Peloton couldn’t run away from the consequences of corporate mis-management forever. The fitness equipment and media company has agreed to pay a $19 million penalty in a civil case settlement with the Consumer Products Safety Commission.
Previously, the commission had charged Peloton with knowingly distributing a recalled device and ignoring device defects in its Tread+ treadmill that could “could create a substantial product hazard and created an unreasonable risk of serious injury,” said the CPSC in a press statement. Thursday’s settlement resolves those charges.
Peloton’s Tread+ treadmill was linked with the death of a 6-year old child in March 2021. A subsequent CPSC report determined that the machines were also involved in numerous other severe injuries among pets, children, and adults—largely related to body parts being pulled under the treadmill’s belt. The CPSC issued an urgent warning to consumers in April 2021 that Peloton’s Tread+ treadmill posed a “serious risk” to the safety of children and pets, and urged the company to recall the fitness device. But the company fought back, refusing to recall its equipment and claiming the issue was one of misuse, not the machines themselves.
That is, until it couldn’t argue with the federal regulator anymore. “When a company continues to sell dangerous products that they know can cause serious injury or death, it must be held accountable,” wrote CPSC Chair, Alexander Hoehn-Saric in a Thursday statement.
The commission initially found that Peloton had received 72 incident reports from its treadmill users.

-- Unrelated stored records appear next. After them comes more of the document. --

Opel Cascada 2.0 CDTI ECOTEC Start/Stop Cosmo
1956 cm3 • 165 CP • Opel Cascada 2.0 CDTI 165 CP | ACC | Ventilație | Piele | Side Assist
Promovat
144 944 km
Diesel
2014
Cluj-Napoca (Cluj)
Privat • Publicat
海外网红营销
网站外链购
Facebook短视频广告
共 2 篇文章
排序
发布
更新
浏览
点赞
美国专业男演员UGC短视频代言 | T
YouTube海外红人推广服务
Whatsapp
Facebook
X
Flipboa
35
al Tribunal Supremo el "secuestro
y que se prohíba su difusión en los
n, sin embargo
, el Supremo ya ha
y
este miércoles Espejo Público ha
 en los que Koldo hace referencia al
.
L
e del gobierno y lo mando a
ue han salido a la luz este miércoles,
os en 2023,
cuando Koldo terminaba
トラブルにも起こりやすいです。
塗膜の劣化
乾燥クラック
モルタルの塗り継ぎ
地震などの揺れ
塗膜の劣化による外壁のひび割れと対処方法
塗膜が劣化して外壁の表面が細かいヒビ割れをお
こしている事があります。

And on Thursday, the watchdog revealed the company had knowledge of more than 150 reports of people, pets, or objects being pulled under the machines—at least 13 involving significant injuries like broken bones and friction burns.
Peloton issued voluntary recalls of both its Tread+ and cheaper Tread treadmills in May 2021. The Tread+ recall was related to danger posed by the high slatted belt and lack of guardrail, unique to the machine’s design, according to the CPSC. While the Tread recall, issued before the device even formally launched in the U.S., had to do with touchscreen displays detaching and falling while in use.

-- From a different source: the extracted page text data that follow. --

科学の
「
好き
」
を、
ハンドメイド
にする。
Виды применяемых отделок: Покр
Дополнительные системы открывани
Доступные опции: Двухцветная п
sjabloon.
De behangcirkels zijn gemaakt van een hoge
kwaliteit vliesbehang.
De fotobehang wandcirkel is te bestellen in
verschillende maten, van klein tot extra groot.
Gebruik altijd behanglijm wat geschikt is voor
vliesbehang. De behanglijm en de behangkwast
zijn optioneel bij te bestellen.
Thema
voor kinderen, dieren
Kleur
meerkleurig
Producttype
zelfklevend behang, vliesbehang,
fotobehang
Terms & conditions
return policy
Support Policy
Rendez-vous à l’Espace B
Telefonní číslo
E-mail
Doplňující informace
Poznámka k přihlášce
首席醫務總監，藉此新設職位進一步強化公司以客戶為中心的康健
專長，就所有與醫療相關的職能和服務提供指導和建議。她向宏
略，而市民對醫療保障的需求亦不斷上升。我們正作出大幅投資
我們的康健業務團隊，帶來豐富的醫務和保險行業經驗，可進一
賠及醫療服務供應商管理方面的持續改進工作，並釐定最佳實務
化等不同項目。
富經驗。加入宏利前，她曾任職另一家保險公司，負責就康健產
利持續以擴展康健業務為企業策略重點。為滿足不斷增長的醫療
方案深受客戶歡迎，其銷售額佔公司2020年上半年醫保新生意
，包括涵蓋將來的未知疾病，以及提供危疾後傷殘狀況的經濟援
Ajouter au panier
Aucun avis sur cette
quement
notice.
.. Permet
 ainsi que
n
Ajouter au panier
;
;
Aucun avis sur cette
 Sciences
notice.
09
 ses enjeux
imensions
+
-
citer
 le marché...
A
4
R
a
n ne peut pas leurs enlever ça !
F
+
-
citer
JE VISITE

As part of the recall agreement, the fitness brand agreed to stop selling and distributing the treadmills in the U.S., and to offer full refunds to customers who wanted to return their machines. For customers who preferred to keep their equipment, Peloton issued a software update to lock the Tread+ with a passcode (a “fix” that came with its own complications), and offered to relocate customers’ treadmills to pet and child-free rooms at no cost.
Though the company’s response was too little, too late for the CPSC. The commission alleged that Peloton’s delayed actions constituted a failure to timely report to the regulator. The CPSC also claimed that Peloton violated the Consumer Products Safety Act by continuing to distribute the Tread+ treadmills up until August 2021, months after the May recall.
The $19 million fine the company now has to pay to settle those charges is another financial hit on top of months of difficulty for Peloton. Though it re-introduced a version of its Tread device in November 2021, the Tread+ remains off the market. In January 2022, internal documents revealed that the company was careening towards financial ruin amid the recalls and the declining popularity of covid-era at-home fitness as people returned to offices and gyms. In response, it raised subscription prices, enacted mass layoffs, and exited manufacturing— outsourcing its production to Taiwanese company, Rexon.
In a statement sent to Gizmodo, Peloton said it was pleased to have reached this settlement and said it “remains deeply committed to the safety and well-being of our members and to the continuous improvement of our products.” The spokesperson went on to say the company “continues to pursue the CPSC’s approval of a Tread+ rear guard that would further augment its safety features.”
Even if the company manages to outlast the turbulence though, it still won’t be done with the federal regulator. According to the settlement, Peloton has to comply with additional CPSC terms, like maintaining “an enhanced compliance program” and upping its internal safety testing. The company will also have to file annual reports on its product safety and compliance for the next five years.